When I spoke to veteran Maine political columnist Al Diamon a few weeks ago for the column he wrote about this site, I just had one question for him in return: Why, in his opinion, was gay rights legislation defeated in the 2000 referendum election?
In 1995, Mainers rejected a ban on legislating equal rights based on sexual orientation. In 1997, after three decades of trying, a bill preventing discrimination was passed in the Maine legislature. Both of these actions seemed to confirm that the state of Maine was a tolerant and accepting place.
In 1998, the law was narrowly repealed in a "people’s veto", but the vote was in the middle of a blizzard in February in a special election. Most people wrote off the result as simply a case of huge turnout and tricky politicking by the small but motivated Christian right.
When revamped anti-discrimination legislation was put forward in a legislatively mandated referendum in 2000, it looked sure to pass. Most of the state’s political, business, and religious establishment was behind the measure, and polls put support at around 60% a week before the vote. Then something strange happened. As the returns came in, the vote began to deviate from the polls. In the end, the measure lost by 4,834 votes (less than 1%).
There were various explanations for the result. Some folks immediately declared that there was an underlying anti-gay sentiment in the state. James Roberts of USM told the Portland Press Herald "I think there's a real problem here in trying to measure public opinion [...] You don't want to label yourself as a bigot, so you lie to the pollsters."
Amy Fried, a Political Science professor at UMaine expressed a similar opinion to the BDN. "They don't want to come off as discriminating against anyone and they don't always tell pollsters the truth," she explained.
Governor King, however, thought it was something else.
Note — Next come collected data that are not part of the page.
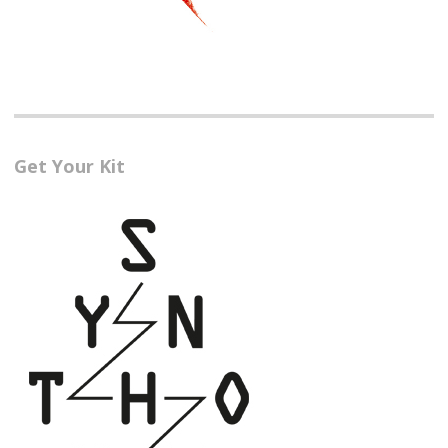
Get Your Kit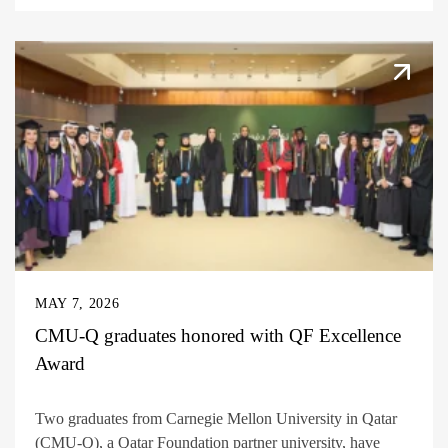
MAY 7, 2026
CMU-Q graduates honored with QF Excellence
Award
Two graduates from Carnegie Mellon University in Qatar
(CMU-Q), a Qatar Foundation partner university, have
"It would be easy to wake up this morning to this result and say that the people of Maine are biased, prejudiced, and that this was an anti-gay vote," said King. "I don't think so. They were not persuaded that the change was necessary. I suspect that some part of that [vote] are people who don't like gay people. But I think a significant part were just not persuaded that this was necessary, that there was a need for this. For whatever reason they never got the message across that it was needed. The polls were so one sided that the advocates didn't realize the extent to which they had to make their case. They felt like it was just going to happen."
- Bangor Daily News, November 9, 2000
Diamon leans towards King’s explanation. The people of Maine don’t hate gays; they just weren’t convinced that the law was necessary. The pro-rights side believed the polls and ran a complacent and lackluster campaign, the Christian Civic League turned out their base, and that was that. 4,834 votes.
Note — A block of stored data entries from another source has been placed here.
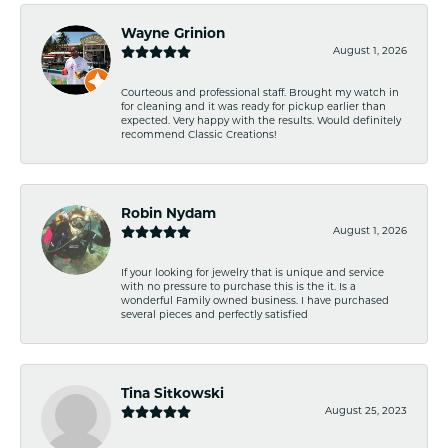
Wayne Grinion
August 1, 2026
Courteous and professional staff. Brought my watch in
for cleaning and it was ready for pickup earlier than
expected. Very happy with the results. Would definitely
recommend Classic Creations!
Robin Nydam
August 1, 2026
If your looking for jewelry that is unique and service
with no pressure to purchase this is the it. Is a
wonderful Family owned business. I have purchased
several pieces and perfectly satisfied
Tina Sitkowski
August 25, 2023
Diamon had some other insight as well. He predicts that the fight in the legislature this year will be a much tougher battle than many think, and believes that the body has recently become much more socially conservative.
The CCL hopes that’s the case. In an email today, Michael Heath asks members to contact their representatives, and explains that "Stopping this in the Legislature is going to be much less costly and difficult than stopping them in another statewide ballot fight."
Equality Maine has suited up as well. They have set up an online form that can be used to contact your elected officials. I urge you to go there now or use the links in the sidebar of this site to contact your Senator and Representative immediately (and often). This is an issue that goes to the heart of how we view our state and how we treat our neighbors and fellow citizens. We are currently the only state in New England where it's legal to fire someone or kick them out of their home simply for being gay.
If the law passes and another referendum campaign occurs, Diamon had three words of advice for the anti-discrimination side, "Hire Dennis Bailey."